_AIM OF THE TASK_
Among the records below, find the lines that contain "pencil" and copy each of them.

━━━━

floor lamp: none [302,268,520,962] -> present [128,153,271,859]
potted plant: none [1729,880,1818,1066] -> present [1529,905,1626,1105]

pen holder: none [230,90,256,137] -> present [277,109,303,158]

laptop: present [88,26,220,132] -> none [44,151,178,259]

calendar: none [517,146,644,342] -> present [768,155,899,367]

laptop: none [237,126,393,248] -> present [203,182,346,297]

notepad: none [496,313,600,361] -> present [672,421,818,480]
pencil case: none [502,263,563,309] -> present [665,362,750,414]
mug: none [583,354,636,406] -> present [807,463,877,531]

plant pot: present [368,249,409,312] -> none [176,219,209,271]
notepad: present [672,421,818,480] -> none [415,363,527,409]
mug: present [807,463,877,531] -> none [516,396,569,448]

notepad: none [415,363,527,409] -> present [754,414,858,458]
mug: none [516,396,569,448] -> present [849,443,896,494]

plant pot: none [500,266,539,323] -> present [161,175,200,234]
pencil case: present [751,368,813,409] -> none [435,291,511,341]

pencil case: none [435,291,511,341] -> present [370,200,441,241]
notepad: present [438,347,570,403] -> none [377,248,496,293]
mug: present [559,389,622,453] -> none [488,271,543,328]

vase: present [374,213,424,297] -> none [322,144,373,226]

━━━━

_YOUR RESPONSE_
pencil case: none [502,263,563,309] -> present [665,362,750,414]
pencil case: present [751,368,813,409] -> none [435,291,511,341]
pencil case: none [435,291,511,341] -> present [370,200,441,241]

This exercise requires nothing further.